The Magdalen Arms, Oxford. A Life of Pie.
There is practically nowhere to eat in Oxford. Nowhere good that is. Yes, of course there’s Sojo and My Sichuan, which are both fine and there’s the Turl Street Kitchen, which will do for a snack, but there is very little else. Do not say to me the words Maison Blanc, or Loch Fyne or Covered Market or indeed Quod. They simply won’t do. And the last time I went to Browns I walked out.
It’s one of life’s great mysteries, the Oxford food desert. Perhaps it’s some sort of academic badge of honour, a lack of interest in good food, as if it’s slightly distasteful, unseemly, even, amid all that learning. One’s mind fixed on higher things, perhaps. Or maybe it’s just another crap British town, where the food revolution hasn’t quite taken hold.
But no-one told them at The Magdalen Arms, because they are turning out food of a quality which belies its understated appearance. Dark claret-coloured walls and a mustard-yellow ceiling are not at the cutting edge of cool and do nothing to alert one to the fact that there is some seriously good cooking going on here.
This is, I warn you, not a London-style gastropub. There is no stripped-back brickwork. There are no lights in metal cages or leather banquettes. Shockingly, there is no-one with a ZZ-Top-style beard. And there is a children’s play area at the front. With actual toys. And a big TV screen, playing Sky Sport. Sky Sport, for pity’s sake. Like a real pub. But fortunately it was set to silent and they were playing Creedence Clearwater Revival in the background unlike on my previous visit, when I had to ask them to turn the rugby down. No-one was watching it, other than the chap behind the bar. Yes, I am that woman.
Given the décor and the children thing and the sport you might be wondering why I would bother. Three words. Steak. Ale. Pie. And because writing about just the one dish might be a little unbalanced, although not unreasonable, we decided to have some starters.
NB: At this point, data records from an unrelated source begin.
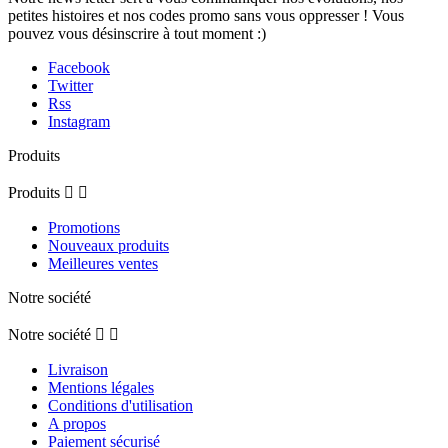
petites histoires et nos codes promo sans vous oppresser ! Vous
pouvez vous désinscrire à tout moment :)
Facebook
Twitter
Rss
Instagram
Produits
Produits


Promotions
Nouveaux produits
Meilleures ventes
Notre société
Notre société


Livraison
Mentions légales
Conditions d'utilisation
A propos
Paiement sécurisé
C (for it is he who accompanies me to all Oxford eating outings) went for the hot smoked salmon and beetroot salad. Great chunks of golden and purple beetroot, on a bed of chard and spinach with delicious flakes of salmon and a sharp mustardy dressing. Much better than I thought it would be, he says, wearing his surprised face.
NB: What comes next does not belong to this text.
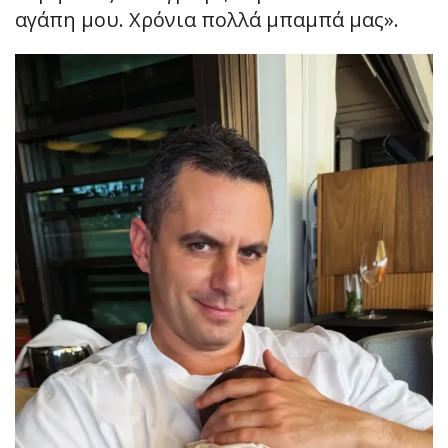
αγάπη μου. Χρόνια πολλά μπαμπά μας».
I had the Innes Goat’s cheese twice-baked soufflé, with a side salad of mixed lettuce, crunchy apple slices and toasted hazelnuts. I used the good focaccia as a cheese-chariot, straight into my mouth, elegant as ever.
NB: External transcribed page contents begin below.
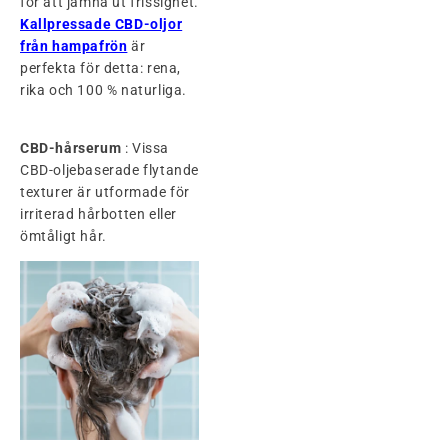
för att jämna ut frissighet.
Kallpressade CBD-oljor
från hampafrön
är
perfekta för detta: rena,
rika och 100 % naturliga.
CBD-hårserum
: Vissa
CBD-oljebaserade flytande
texturer är utformade för
irriterad hårbotten eller
ömtåligt hår.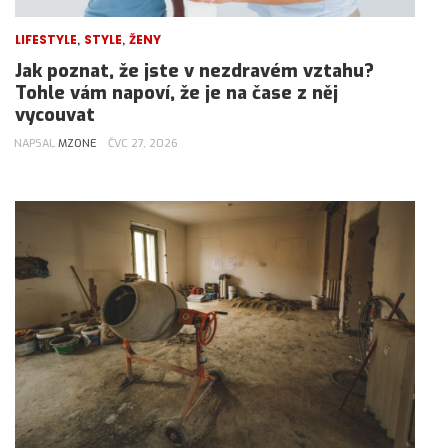
,
,
LIFESTYLE
STYLE
ŽENY
Jak poznat, že jste v nezdravém vztahu?
Tohle vám napoví, že je na čase z něj
vycouvat
NAPSAL
MZONE
ČVC 27, 2026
Unlike me this was light and fluffy, with a delicate tang and the centre of the soufflé was oozing, in a good way. The salad was dressed properly and I was grateful, as ever, to see that they had not used friseé, which I always manage to turn into a catapult for dressing, straight onto whatever new item of clothing I happen to be wearing that day.
But it was all a delaying tactic for the main event. The pie is advertised as for two to share, but I think they are wrong. The first time I ordered it, I worried that it would not be big enough. It’s a constant worry, that. I had visions of those portion guides on prepared meals I used to look at, when I was a child. Family portion. How we laughed. But they weren’t joking and I hazard that this would feed at least three of me which means four normal adults. Not that I know any, mind.
The pie comes in an oval dish. It has a proper suet crust which spills over the edges. It is glazed and shiny. There is a side accompaniment of buttered cabbage, but that is merely a backdrop. We admire the pie for a short while and I pick at the crunchy bits of pastry hanging over the rim of the dish. It is both crunchy and gooey. It is, for me, the best part. Because C can no longer wait whilst I demolish the edge of the pie, I thrust through the crust, to reveal glistening gravy and huge chunks of steak, which break up as you put your fork in them, collapsing into the rich gravy. The gravy. Rich and spicy, we taste the usual onions and carrots but also rosemary and chilli. Unexpected, but oh so subtle, all of it. A perfect backdrop to the brilliant steak.
I see on the next table a good-looking polenta cake and an apple tart but it is no use. My trusty dessert stomach has been hijacked by pastry, which I have worked my way through, steadily, greedily. You would too.
I am not suggesting that you drive to Oxford from, say, London, just for this, but if you did, I don’t think you’d be disappointed. Oh and there’s a few world-class buildings and libraries nearby, in case you want to pretend you’ve come for something other than THE PIE.